Interpretive Summary: Toxoplasmosis continues to be a major health problem worldwide. T.gondii is the second most common single cause of food born associated death in the U.S. This parasite causes devastating disease that damages the brain and eyes of the fetus, eyes of some older children and adults who acquire this infection post-natally, and it causes brain disease and fatalities in those with immune-compromise. It also causes epilepsy. This infection is the most common parasitic infection of the human brain, throughout the world. T.gondii remains in the human brain lifelong for 2 billion people world-wide and currently is untreatable. Parasites can recrudesce any time, and do so especially in those with immune compromise or congenital infection. This parasite also causes recurrent episodes of active eye disease in those with post-natally acquired ocular toxoplasmosis. Available medicines for the rapidly growing life cycle stage are effective but have some limitations due to toxicity and hypersensitivity. Slower growing encysted bradyzoite-like organisms are not treatable with any present medicine. In the present study, authors developed in vitro and in vivo systems to screen drugs against encysted parasites, and successfully used this novel approach to identify novel drugs that show good efficacy. The novel compound also was shown to have activity against drug-resistant strains of malaria, elevating the potential public health benefits to be derived from this breakthrough. These findings will interest physicians, veterinarians, epidemiologists, and the pharmaceutical industry.
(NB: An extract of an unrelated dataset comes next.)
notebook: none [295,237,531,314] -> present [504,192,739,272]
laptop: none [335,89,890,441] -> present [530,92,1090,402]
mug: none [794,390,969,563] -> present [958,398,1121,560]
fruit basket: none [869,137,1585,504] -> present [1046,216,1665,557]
Technical Abstract: Toxoplasma gondii, the most common parasitic infection of the human brain and eye, persists across lifetimes, can progressively damage sight, and is currently incurable. New, curative medicines are needed urgently. Herein, we developed novel models to facilitate drug development: EGS strain T. gondii forms cysts in vitro that can induce oocysts in cats, the gold standard criterion for cysts. These cysts highly express cytochrome b. Using these models, we created novel 4-(1H)-quinolones that target the Qi site of cytochrome bc1 complex, of which, a substituted 5,6,7,8-tetrahydroquinolin-4-one inhibits active infection (IC50, 20nM) and cysts (IC50, 2.5 µM) in vitro, and in vivo (25 mg/kg), and drug resistant Plasmodium falciparum (IC50, <30nM), with clinically relevant synergy. Mutant yeast and co-crystallization studies demonstrate binding to the Qi site of bc1 complex. This new scaffold facilitates improving outcomes for those with toxoplasmosis, malaria, and ~2 billion persons chronically infected with encysted bradyzoites.